▸ PROBLEM DETAILS:
Determine the number of lines of the records below that include "Adhesive". Respond with the number and no other text.

━━ DATA FOR PROCESSING

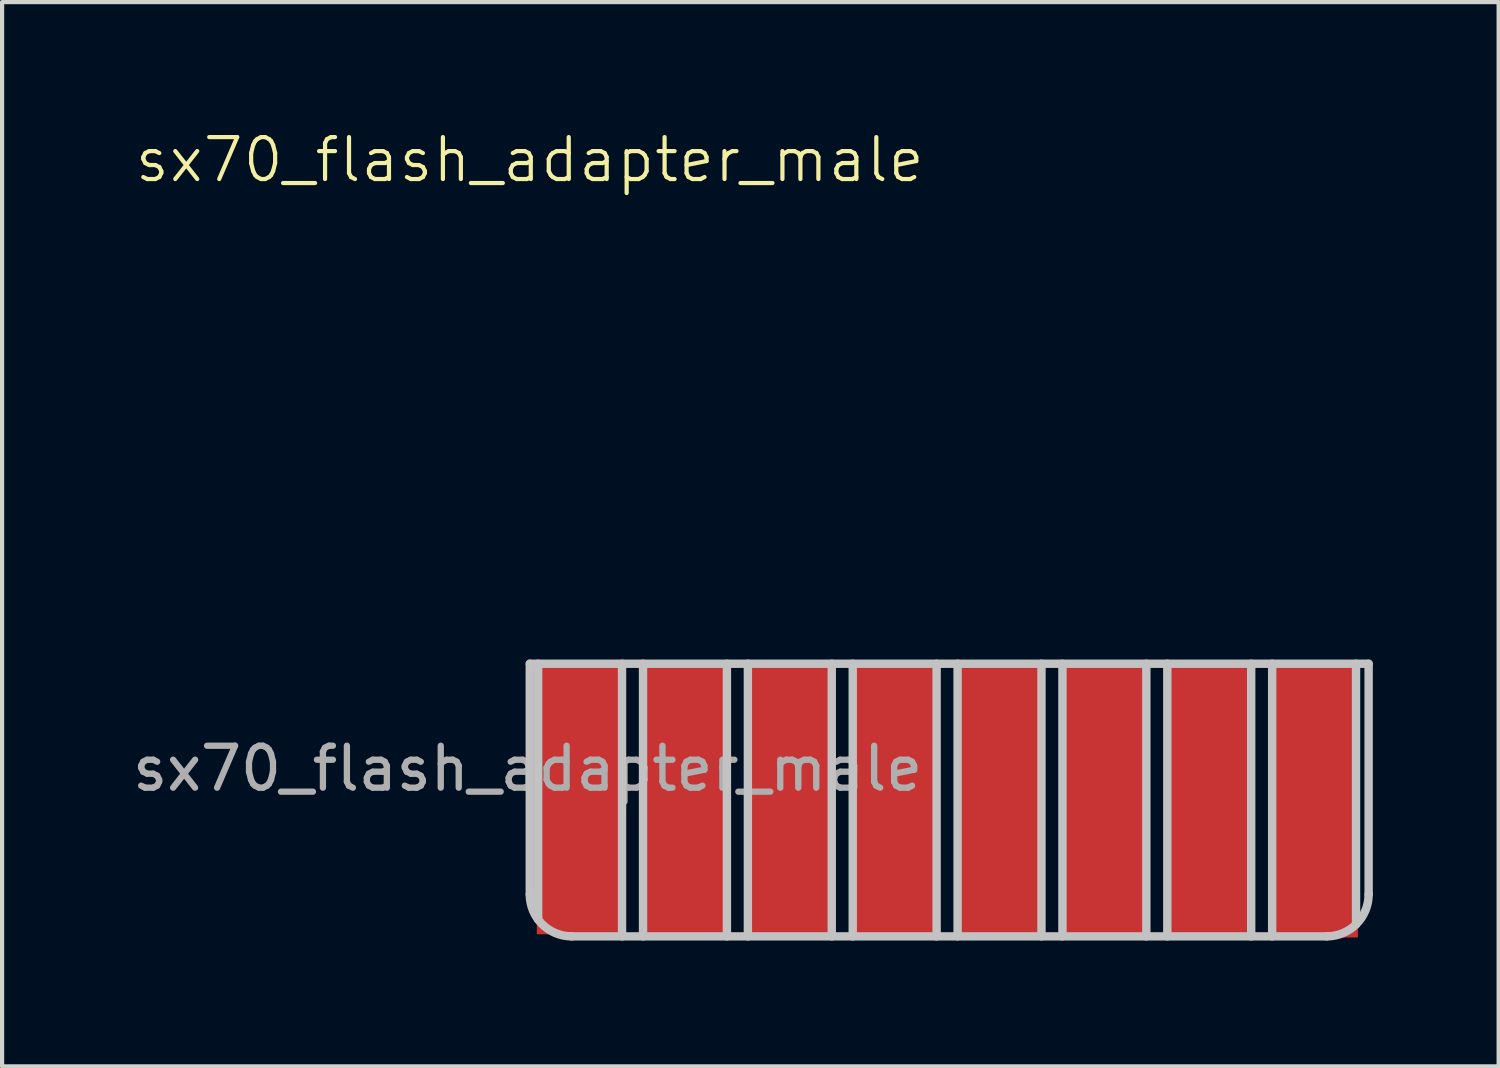
<source format=kicad_pcb>
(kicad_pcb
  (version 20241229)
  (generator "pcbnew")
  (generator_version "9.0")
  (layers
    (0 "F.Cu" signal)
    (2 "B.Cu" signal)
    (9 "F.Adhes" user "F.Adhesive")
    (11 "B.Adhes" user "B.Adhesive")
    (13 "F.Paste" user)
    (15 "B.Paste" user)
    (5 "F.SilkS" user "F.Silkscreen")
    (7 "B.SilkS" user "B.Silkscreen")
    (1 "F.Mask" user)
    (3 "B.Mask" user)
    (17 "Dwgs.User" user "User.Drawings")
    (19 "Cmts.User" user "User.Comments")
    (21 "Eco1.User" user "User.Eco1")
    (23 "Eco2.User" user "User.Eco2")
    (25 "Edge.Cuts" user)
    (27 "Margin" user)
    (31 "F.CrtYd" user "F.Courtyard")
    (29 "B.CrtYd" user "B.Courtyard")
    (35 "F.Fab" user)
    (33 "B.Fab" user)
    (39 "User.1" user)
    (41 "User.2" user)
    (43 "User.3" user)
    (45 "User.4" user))
  (footprint "sx70_flash_adapter_male"
    (layer "F.Cu")
    (at 9.53 12.775)
    (property "Reference" "sx70_flash_adapter_male" (at 0.051 -12.014 0) (unlocked yes) (layer "F.SilkS") (effects (font (size 1 1) (thickness 0.1))))
    (attr smd)
    (fp_line (start 0.051 0) (end 0.051 5.5) (stroke (width 0.2) (type solid)) (layer "Dwgs.User"))
    (fp_line (start 0.251 6.1) (end 0.251 0) (stroke (width 0.2) (type solid)) (layer "Dwgs.User"))
    (fp_line (start 1.051 6.5) (end 19.051 6.5) (stroke (width 0.2) (type solid)) (layer "Dwgs.User"))
    (fp_line (start 2.251 6.5) (end 2.251 0) (stroke (width 0.2) (type solid)) (layer "Dwgs.User"))
    (fp_line (start 2.751 6.5) (end 2.751 0) (stroke (width 0.2) (type solid)) (layer "Dwgs.User"))
    (fp_line (start 4.751 6.5) (end 4.751 0) (stroke (width 0.2) (type solid)) (layer "Dwgs.User"))
    (fp_line (start 5.251 6.5) (end 5.251 0) (stroke (width 0.2) (type solid)) (layer "Dwgs.User"))
    (fp_line (start 7.251 6.5) (end 7.251 0) (stroke (width 0.2) (type solid)) (layer "Dwgs.User"))
    (fp_line (start 7.751 6.5) (end 7.751 0) (stroke (width 0.2) (type solid)) (layer "Dwgs.User"))
    (fp_line (start 9.751 6.5) (end 9.751 0) (stroke (width 0.2) (type solid)) (layer "Dwgs.User"))
    (fp_line (start 10.251 6.5) (end 10.251 0) (stroke (width 0.2) (type solid)) (layer "Dwgs.User"))
    (fp_line (start 12.251 6.5) (end 12.251 0) (stroke (width 0.2) (type solid)) (layer "Dwgs.User"))
    (fp_line (start 12.751 6.5) (end 12.751 0) (stroke (width 0.2) (type solid)) (layer "Dwgs.User"))
    (fp_line (start 14.751 6.5) (end 14.751 0) (stroke (width 0.2) (type solid)) (layer "Dwgs.User"))
    (fp_line (start 15.251 6.5) (end 15.251 0) (stroke (width 0.2) (type solid)) (layer "Dwgs.User"))
    (fp_line (start 17.251 6.5) (end 17.251 0) (stroke (width 0.2) (type solid)) (layer "Dwgs.User"))
    (fp_line (start 17.751 6.5) (end 17.751 0) (stroke (width 0.2) (type solid)) (layer "Dwgs.User"))
    (fp_line (start 19.751 6.214) (end 19.751 0) (stroke (width 0.2) (type solid)) (layer "Dwgs.User"))
    (fp_line (start 20.051 0) (end 0.051 0) (stroke (width 0.2) (type solid)) (layer "Dwgs.User"))
    (fp_line (start 20.051 5.5) (end 20.051 0) (stroke (width 0.2) (type solid)) (layer "Dwgs.User"))
    (fp_arc (start 1.0508 6.5) (mid 0.343693 6.207107) (end 0.0508 5.5) (stroke (width 0.2) (type solid)) (layer "Dwgs.User"))
    (fp_arc (start 20.0508 5.5) (mid 19.757907 6.207107) (end 19.0508 6.5) (stroke (width 0.2) (type solid)) (layer "Dwgs.User"))
    (fp_text user "${REFERENCE}" (at 0 2.5 0) (unlocked yes) (layer "F.Fab") (effects (font (size 1 1) (thickness 0.15))))
    (pad "1" smd rect (at 1.219 3.2) (size 2 6.5) (layers "F.Cu" "F.Mask" "F.Paste"))
    (pad "2" smd rect (at 3.759 3.2) (size 2 6.5) (layers "F.Cu" "F.Mask" "F.Paste"))
    (pad "3" smd rect (at 6.248 3.2) (size 2 6.5) (layers "F.Cu" "F.Mask" "F.Paste"))
    (pad "4" smd rect (at 8.788 3.226) (size 2 6.5) (layers "F.Cu" "F.Mask" "F.Paste"))
    (pad "5" smd rect (at 11.278 3.226) (size 2 6.5) (layers "F.Cu" "F.Mask" "F.Paste"))
    (pad "6" smd rect (at 13.767 3.251) (size 2 6.5) (layers "F.Cu" "F.Mask" "F.Paste"))
    (pad "7" smd rect (at 16.281 3.277) (size 2 6.5) (layers "F.Cu" "F.Mask" "F.Paste"))
    (pad "8" smd rect (at 18.796 3.277) (size 2 6.5) (layers "F.Cu" "F.Mask" "F.Paste")))
  (gr_rect
    (start -3 -3)
    (end 32.681 22.375)
    (stroke (width 0.1) (type default))
    (fill no)
    (layer "Edge.Cuts")))
</source>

━━━━

▸ RESULT:
2